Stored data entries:

==============================

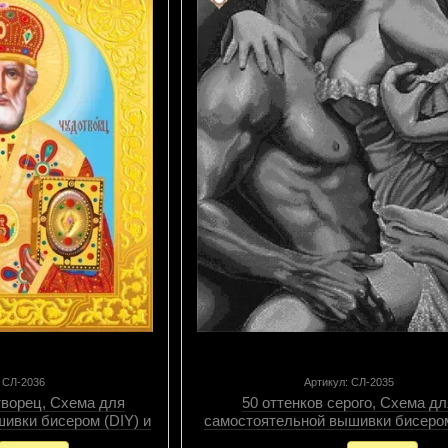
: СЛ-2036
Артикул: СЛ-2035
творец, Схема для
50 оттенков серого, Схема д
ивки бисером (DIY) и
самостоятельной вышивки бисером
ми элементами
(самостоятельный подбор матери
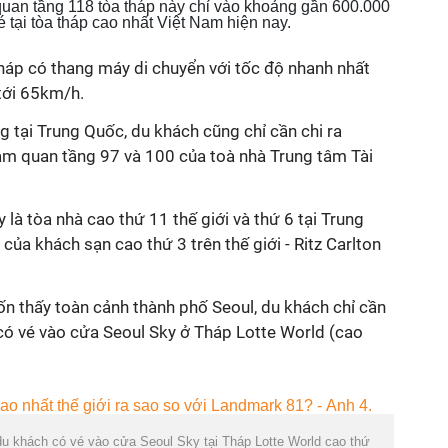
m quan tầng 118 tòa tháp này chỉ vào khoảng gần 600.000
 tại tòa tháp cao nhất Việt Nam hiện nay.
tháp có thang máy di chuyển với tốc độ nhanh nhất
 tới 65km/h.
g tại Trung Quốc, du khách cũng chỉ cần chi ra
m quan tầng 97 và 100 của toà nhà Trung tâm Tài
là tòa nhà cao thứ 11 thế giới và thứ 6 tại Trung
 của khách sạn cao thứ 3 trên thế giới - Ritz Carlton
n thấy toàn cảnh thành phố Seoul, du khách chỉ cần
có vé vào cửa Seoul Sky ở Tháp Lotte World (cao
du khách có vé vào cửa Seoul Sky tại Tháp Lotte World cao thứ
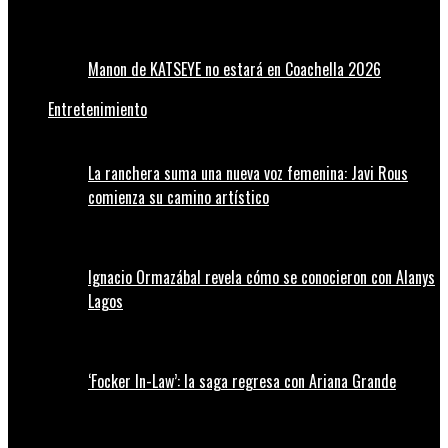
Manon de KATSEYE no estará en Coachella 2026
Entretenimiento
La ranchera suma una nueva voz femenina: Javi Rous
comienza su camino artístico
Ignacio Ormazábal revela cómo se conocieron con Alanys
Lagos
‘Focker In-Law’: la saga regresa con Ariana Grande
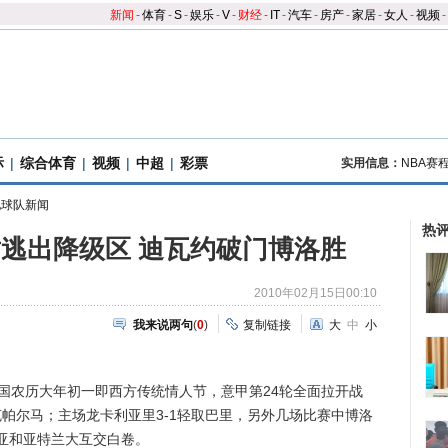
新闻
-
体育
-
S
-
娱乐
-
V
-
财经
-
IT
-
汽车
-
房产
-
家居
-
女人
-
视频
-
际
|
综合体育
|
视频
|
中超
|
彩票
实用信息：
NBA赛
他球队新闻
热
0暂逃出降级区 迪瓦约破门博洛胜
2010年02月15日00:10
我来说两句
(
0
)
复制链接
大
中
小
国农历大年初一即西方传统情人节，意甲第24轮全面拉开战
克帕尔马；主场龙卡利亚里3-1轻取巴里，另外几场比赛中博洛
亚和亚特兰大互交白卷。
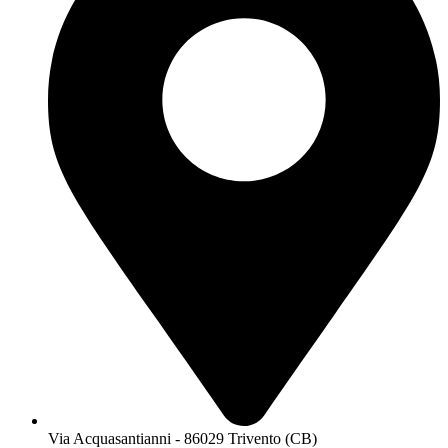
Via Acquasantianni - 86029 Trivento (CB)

==============================

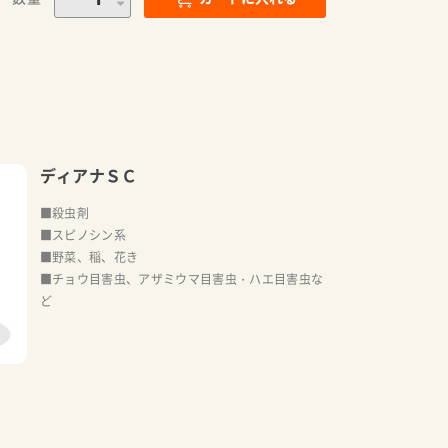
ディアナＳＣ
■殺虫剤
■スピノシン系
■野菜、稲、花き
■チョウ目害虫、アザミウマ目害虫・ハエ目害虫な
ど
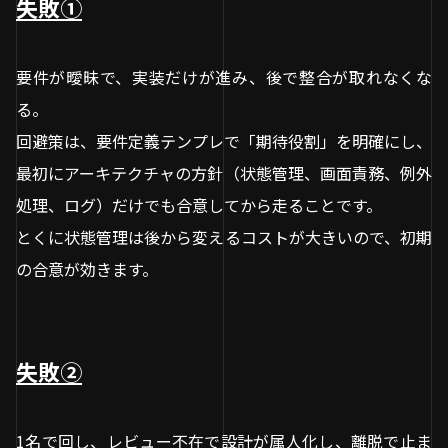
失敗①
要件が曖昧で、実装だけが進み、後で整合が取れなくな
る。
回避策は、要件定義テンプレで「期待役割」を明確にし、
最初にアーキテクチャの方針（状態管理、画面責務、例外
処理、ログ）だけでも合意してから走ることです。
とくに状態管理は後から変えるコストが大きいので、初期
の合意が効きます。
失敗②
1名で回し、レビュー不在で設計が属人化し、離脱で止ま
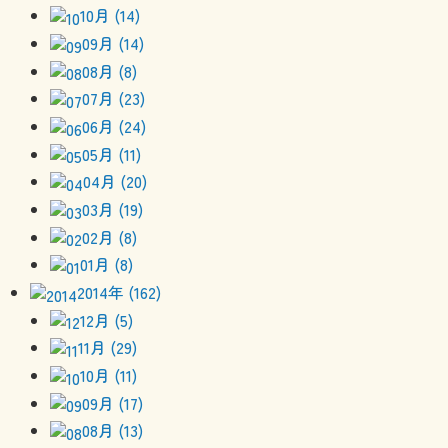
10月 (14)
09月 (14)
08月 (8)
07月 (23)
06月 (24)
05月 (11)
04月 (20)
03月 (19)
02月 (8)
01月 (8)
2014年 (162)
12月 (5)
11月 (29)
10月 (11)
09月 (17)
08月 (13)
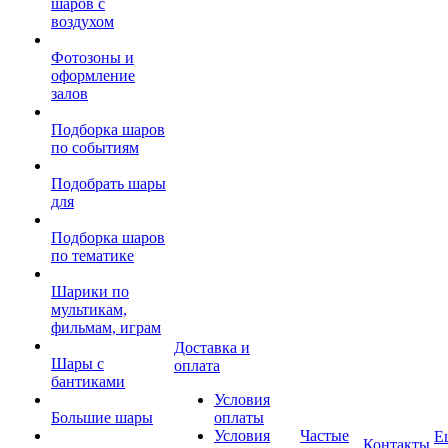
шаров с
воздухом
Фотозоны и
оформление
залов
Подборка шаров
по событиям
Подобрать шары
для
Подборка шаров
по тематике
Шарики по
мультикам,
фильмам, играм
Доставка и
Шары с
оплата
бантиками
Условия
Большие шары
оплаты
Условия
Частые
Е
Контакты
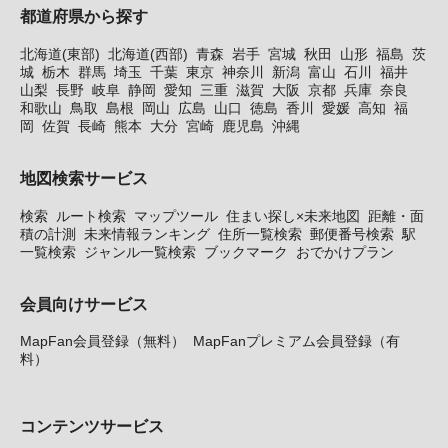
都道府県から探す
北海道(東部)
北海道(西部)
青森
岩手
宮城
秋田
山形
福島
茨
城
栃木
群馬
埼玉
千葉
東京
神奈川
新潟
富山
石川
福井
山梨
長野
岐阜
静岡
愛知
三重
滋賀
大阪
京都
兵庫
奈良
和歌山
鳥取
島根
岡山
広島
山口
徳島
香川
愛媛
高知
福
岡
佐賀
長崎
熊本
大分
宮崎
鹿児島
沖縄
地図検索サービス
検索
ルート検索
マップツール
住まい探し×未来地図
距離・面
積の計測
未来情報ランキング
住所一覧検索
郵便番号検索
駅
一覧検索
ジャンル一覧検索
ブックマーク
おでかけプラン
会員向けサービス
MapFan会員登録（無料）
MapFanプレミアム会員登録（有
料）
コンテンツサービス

==============================

Instructions to follow: All lines above containing the string "бисером": copy each one.

Output for this exercise:
ивки бисером (DIY) и
самостоятельной вышивки бисером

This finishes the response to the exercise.